Islamic State chief Abu Bakr alBaghdadi’s new life on the run
BAGHDAD/ERBIL: Islamic State leader Abu Bakr al-Baghdadi is on the brink of losing the two main centres of his ‘caliphate’ but even though he is on the run, it may take years to capture or kill him, officials and experts said.
Islamic State fighters are close to defeat in the twin capitals of the group’s territory, Mosul in Iraq and Raqqa in Syria, and officials say Baghdadi is steering clear of both, hiding in thousands of square miles of desert between the two. “In the end, he will either be killed or captured, he will not be able to remain underground forever,” said Lahur Talabany, the head of counterterrorism at the Kurdistan Regional Government. “But this is a few years away still.”
One of Baghdadi’s main concerns is to ensure those around him do not betray him for the $25 mn reward offered by the US to bring him “to justice”, said Hisham al-Hashimi, who advises Middle East governments on Islamic State. “With no land to rule openly, he can no longer claim the title caliph. He is a man on the run and the number of his supporters is shrinking as they lose territory.”

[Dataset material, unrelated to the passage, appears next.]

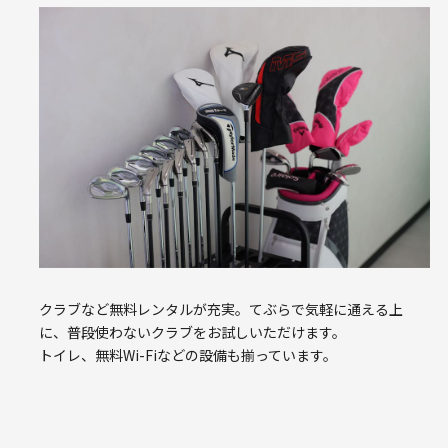
クラブなど無料レンタルが充実。てぶらで気軽に通える上
に、普段使わないクラブをお試しいただけます。
トイレ、無料Wi-Fiなどの設備も揃っています。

Iraqi forces have retaken much of Mosul, the northern Iraqi city the hardline group seized in June 2014 and from which Baghdadi declared himself “caliph” or leader of all Muslims. Raqqa, his capital in Syria, is nearly surrounded by a coalition of Syrian Kurdish and Arab groups. The last public video footage of him shows him dressed in black clerical robes declaring his caliphate from the pulpit of Mosul’s Grand al-Nuri mosque back in 2014.